I find myself with more questions than answers at this point and one of my biggest being, how did Bronte view the relationships between men and women? One of my favorite points in the book is when Heathcliff is telling Nelly his funeral arrangements and how he is happy his end his near. "No minister need some; nor need anything be said over me -- I tell you, I have nearly attained my heaven; and that of others is altogether unvalued and uncovered by me!" (284). The Heights is described so bleakly, barren,gloomy, and completely uninviting (much similar to the description of the characters) in the first chapter of the book and yet by the end Mr. Lockwood is giving a almost complete reversal description of the place speaking of the flowers that covered the wall and the gates were open. Not only are the gates open but so is communication. When Lockwood first arrived no one wished to speak to him nor to anyone else and this time Lockwood stumbles upon Cathy and Hareton reading and engaging each other in conversation. Heathcliff in the above mentioned quote says that he was near his heaven and that was because at this point he has been in communication (or at least he feels he has been in communication,) with the spirit of Catherine. Taking the romance out of the equation for a moment it made me think that heaven, being a state of supreme happiness and peace, can be found in simple socialization and communication. Could it be the way to find true inner peace and happiness is by taking focus off the self and learning to live and function with others?  Maybe this wasn't Bronte's main purpose for writing this novel, but it has gotten me to thinking more.

4 comments:

  1. I like that you mentioned their madness as being connected intimately with both their self despair and eternal love. It makes me ask myself a question that the text may or may not support: is love a form of self-despair?

    ReplyDelete
  2. I'm really glad you brought up the point that David speaks of above. While I read about Catherine and Heathcliff I couldn't help but be reminded of the annoyingly obsessive "love" relationships that I have witnessed in my own life that drive me crazy. You want to talk sense into some people but madness and love appear to go hand in hand at times.

    ReplyDelete
  3. I too have to agree on that point. Their love seems to be a point of insanity, or madness as you put it, but none the less they are in love with each other. Both Heathcliff and Catherine say in their own words that they will not rest until they are together. More so Catherine's statement on page 123 where she says "I won't rest til you are with me....I never will!" Her speaking of Heathcliff, but this being said in her state of madness. The insanity is not hidden at all and I find it funny that you say heredity madness.
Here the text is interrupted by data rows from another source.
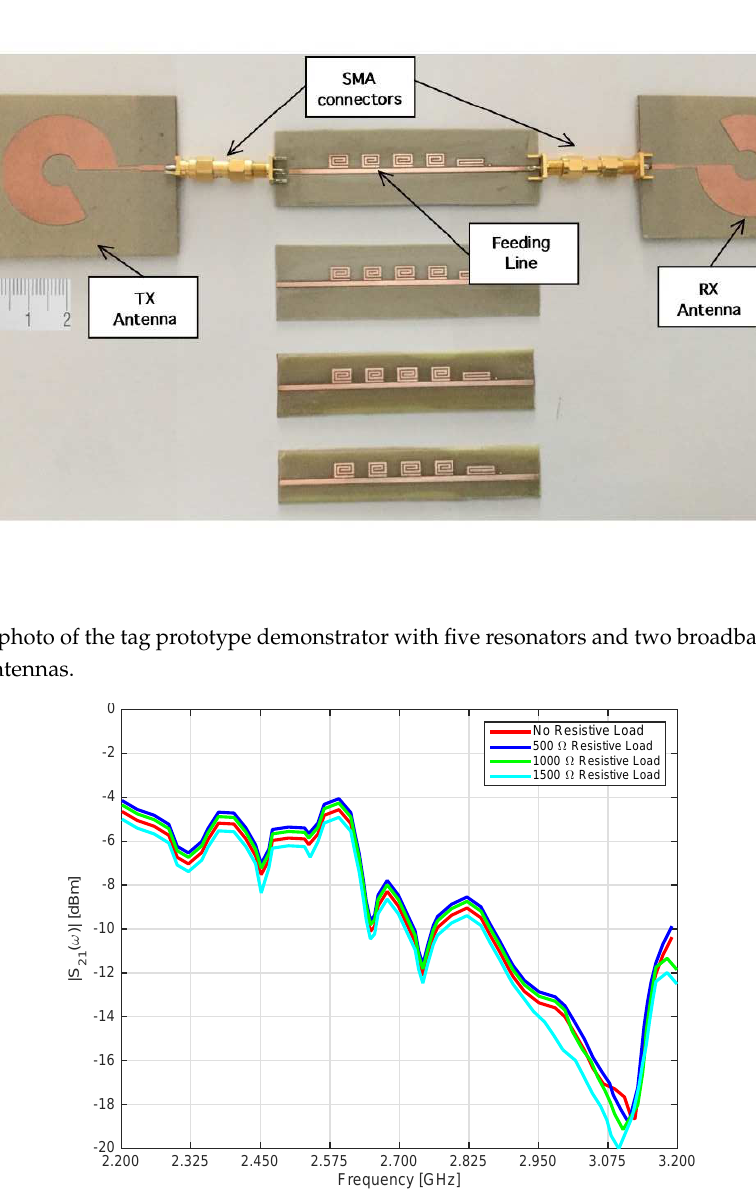
Figure 10. The effects of resistive loads on the resonator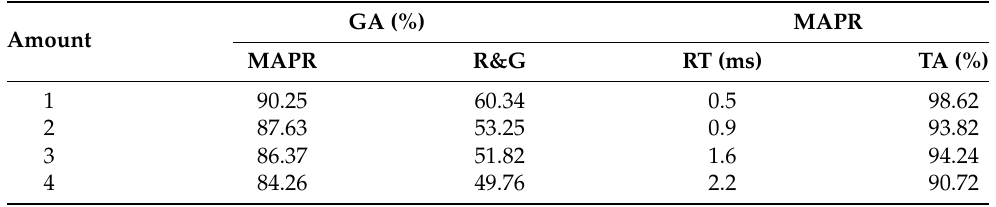
Table 2. Comparative simulation results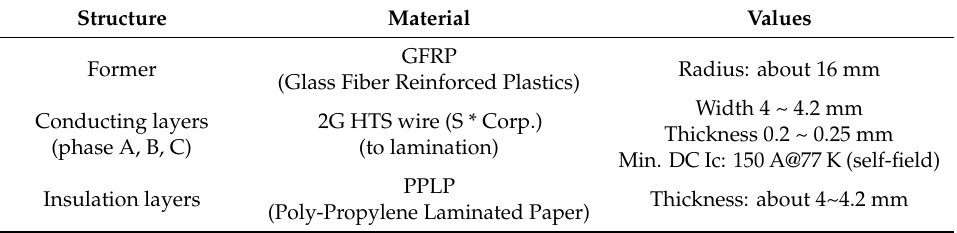
Figure 1. Structure of the 6-m-long, tri-axial high-temperature superconducting (HTS) power cable. Table 1. Structures of the prototype tri-axial HTS power cable model.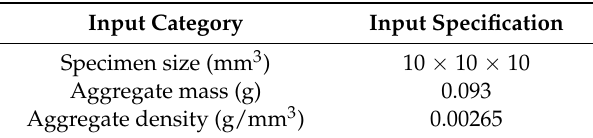
Table 7. Sieve distribution of the mortar-a4 scale.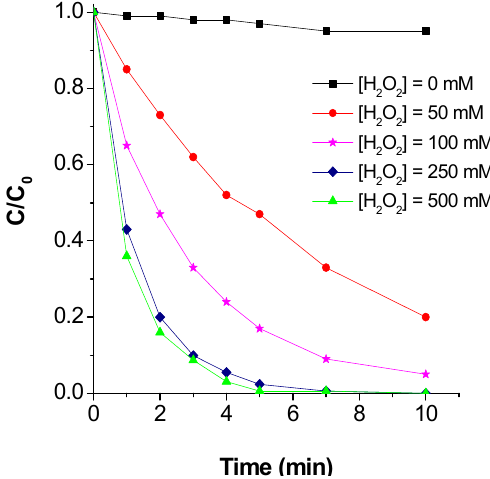
Figure 9. Influence of initial hydrogen peroxide concentration in the degradation of a lipophilic compound (DPPH) by CWPO using Au/CNT as catalyst ([DPPH] 0 = 0.2 mM, [catalyst] = 1.0 mg/mL, T = room temperature, stirring = 600 rpm). Adapted from Lorençon et al. [88].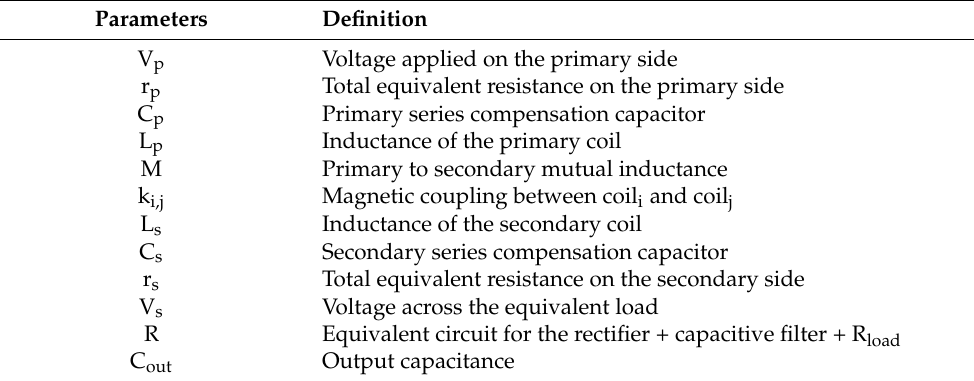
Figure 3. Coupler model with series – series compensation with one transmitter and one receiver. Table 2. Parameter’s definition .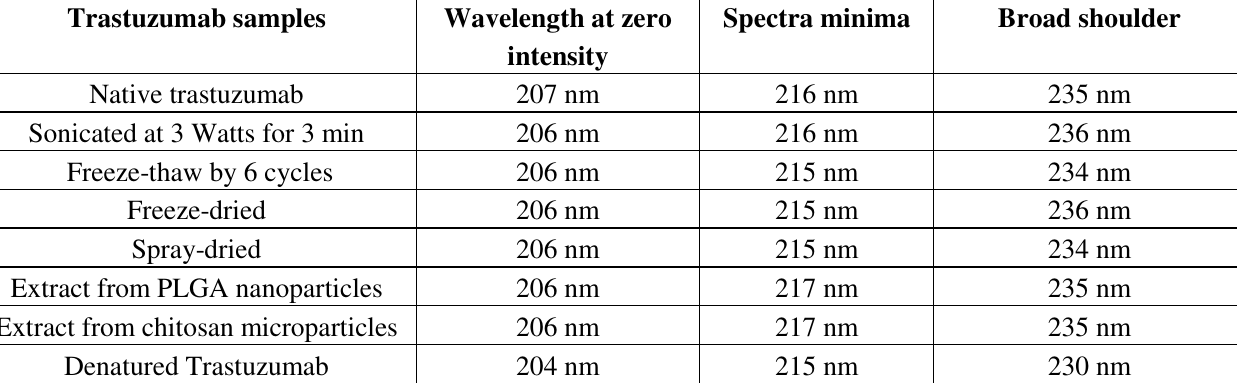
Table 2. Circular dichroism (CD) analysis of trastuzumab subjected to various mechanical stresses. Trastuzumab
Especially since all of the incest that is involved.

    ReplyDelete
  4. I love that you compared it to Alice in Wonderland! That made me laugh out loud, if only because it's so accurate! Everyone IS mad there, but I have to agree with your friend, since I'm a hopeless romantic: I feel it's because of their undying love for each other that they go mad. The only thing that I feel would drive me mad is losing the love of my life (once I meet him, that is).